By Melissa Blewitt
“It’s not the NSW Government suffering, it’s our families.” “Once you make the health system about money you destroy it.” “Why are services so much better for people in the city – we are important too.” “It’s frightening what we have to put up with out here, why is no one listening or trying to help us?”
These are the stark comments that summed up a Hospital Meeting held with Electorate Officer Danilla Cooney and Senior Electorate Officer Joy Martin from State Member for Barwon’s Roy Butler’s Office at Western Plains Regional Development, on Thursday, 15 April.
Around 30 people packed the Callara Community Theatre to air their concerns at the state of the health services in Condobolin.
The overwhelming message conveyed by attendees was that the health care system in Condobolin is sadly lacking and something needs to be done now to address the situation.
A number of community members shared their very harrowing personal experiences with the room, and brought tears to the eyes of many.
A number of these stories are featured on Pages 2 and 3.
One member told the audience how her father came to live with her because he had been diagnosed with terminal liver cancer, then she was forced to administer morphine in his last days, as there were no palliative care nurses available for the area, as it was over the Christmas period.
Another told of how they had laid in bed for over six days in Hospital without a shower, and that a family member had to bring in a wet towel from home to help bathe them. “I signed myself out [of Hospital],” they said.
A further member, said their father had been ill and attended the Condobolin Hospital, and after 28 hours of “getting nowhere – not even getting his blood pressure taken” they drove him to Orange where he was diagnosed as having had a stroke.
Another example was given where a lady had a massive bruise on her leg with no known cause, and attended the Hospital, where she had a Telehealth consult before being put in a ward where she “did not see anyone for days.”
The claims shocked both Ms Cooney and Ms Martin, who vowed to make Mr Butler aware of them as quickly as possible.
Ms Martin told the meeting: “The whole health system in rural areas is exactly the same. I can tell you, because I look after other areas, that you are not alone. I don’t know how you fix something that is so broken. You have had enough. This has been going on for a lot of years.”
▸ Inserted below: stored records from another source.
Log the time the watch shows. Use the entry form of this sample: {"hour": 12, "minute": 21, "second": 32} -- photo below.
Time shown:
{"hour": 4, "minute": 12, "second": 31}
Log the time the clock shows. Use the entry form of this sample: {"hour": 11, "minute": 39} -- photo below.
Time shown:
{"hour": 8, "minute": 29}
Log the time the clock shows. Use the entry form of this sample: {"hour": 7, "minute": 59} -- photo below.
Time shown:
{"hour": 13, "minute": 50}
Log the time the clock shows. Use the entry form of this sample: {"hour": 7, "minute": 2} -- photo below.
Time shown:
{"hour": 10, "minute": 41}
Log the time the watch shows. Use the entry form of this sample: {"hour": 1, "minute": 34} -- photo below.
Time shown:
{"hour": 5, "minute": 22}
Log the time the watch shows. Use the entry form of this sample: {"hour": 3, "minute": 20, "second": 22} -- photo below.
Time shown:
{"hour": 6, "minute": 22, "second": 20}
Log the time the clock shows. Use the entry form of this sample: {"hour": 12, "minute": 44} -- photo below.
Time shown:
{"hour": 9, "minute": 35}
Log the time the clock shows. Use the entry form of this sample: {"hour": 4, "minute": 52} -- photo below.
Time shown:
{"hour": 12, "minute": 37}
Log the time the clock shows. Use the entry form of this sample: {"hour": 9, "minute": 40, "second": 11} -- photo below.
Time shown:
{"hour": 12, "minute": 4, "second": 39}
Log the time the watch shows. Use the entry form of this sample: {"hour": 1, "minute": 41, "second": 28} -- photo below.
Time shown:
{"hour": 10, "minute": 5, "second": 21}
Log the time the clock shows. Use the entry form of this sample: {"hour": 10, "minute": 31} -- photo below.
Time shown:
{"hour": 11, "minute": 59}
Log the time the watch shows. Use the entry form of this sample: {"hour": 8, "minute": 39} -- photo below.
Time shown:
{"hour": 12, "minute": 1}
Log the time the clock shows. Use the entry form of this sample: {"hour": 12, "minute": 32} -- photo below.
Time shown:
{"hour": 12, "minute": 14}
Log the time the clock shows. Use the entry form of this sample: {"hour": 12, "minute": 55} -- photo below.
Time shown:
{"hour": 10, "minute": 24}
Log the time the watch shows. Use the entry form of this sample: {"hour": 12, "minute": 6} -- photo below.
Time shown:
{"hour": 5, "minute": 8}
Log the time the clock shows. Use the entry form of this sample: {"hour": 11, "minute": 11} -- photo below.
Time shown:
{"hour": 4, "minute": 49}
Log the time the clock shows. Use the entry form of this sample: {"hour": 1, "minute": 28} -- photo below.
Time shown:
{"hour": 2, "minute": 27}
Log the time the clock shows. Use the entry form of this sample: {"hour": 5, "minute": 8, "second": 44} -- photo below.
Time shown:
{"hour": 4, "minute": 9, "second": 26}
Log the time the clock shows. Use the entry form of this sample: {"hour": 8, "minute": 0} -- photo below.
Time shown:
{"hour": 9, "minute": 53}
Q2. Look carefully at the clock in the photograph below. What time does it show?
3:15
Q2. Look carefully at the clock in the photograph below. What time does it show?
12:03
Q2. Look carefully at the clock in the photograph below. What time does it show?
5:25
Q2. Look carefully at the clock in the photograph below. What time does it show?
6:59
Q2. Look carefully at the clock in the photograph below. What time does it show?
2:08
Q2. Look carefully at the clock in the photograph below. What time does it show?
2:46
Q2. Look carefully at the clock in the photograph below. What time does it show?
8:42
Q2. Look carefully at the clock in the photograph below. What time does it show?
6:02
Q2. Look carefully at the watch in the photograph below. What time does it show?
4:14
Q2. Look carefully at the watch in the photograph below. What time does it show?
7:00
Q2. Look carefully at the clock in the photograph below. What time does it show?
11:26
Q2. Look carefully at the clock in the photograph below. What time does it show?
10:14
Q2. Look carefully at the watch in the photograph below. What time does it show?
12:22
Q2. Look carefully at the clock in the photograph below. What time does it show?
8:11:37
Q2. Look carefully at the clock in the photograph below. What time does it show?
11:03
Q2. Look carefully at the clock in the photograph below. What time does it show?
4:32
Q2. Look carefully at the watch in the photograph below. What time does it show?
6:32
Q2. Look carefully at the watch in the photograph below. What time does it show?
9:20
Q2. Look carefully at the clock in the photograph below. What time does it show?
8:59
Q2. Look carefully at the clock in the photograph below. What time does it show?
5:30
Another attendee said the town clearly needed to identify what they wanted as a community.
“As a community, we really have to identify what we really want to ask the government for, because we have heard what the hospital was like in 1970, but in 1970 our life expectancy was about 72, so it’s now changed, but expectations of health are so much higher. What services do we want at the hospital? When we talk about Palliative care – people expect that to be able to be done in town.
Let’s be very pointed in what we want.”
The Condobolin Doctor Crisis Working Party, was formed at the meeting, with Jennifer Tyack, Kathy Parnaby, Sharon Wright and Annie Ryan taking on roles.
The working party met on Saturday, 17 April after the meeting.
This is a statement from the Condobolin Doctor Crisis Working Party:
“A letter has been written expressing our issues and concerns that is being presented to Roy Butler by our General Manager, Greg Tory and our Mayor, John Medcalf (OAM). In the coming weeks,
the working party will be collecting stories from local residents that will form part of a future submission.”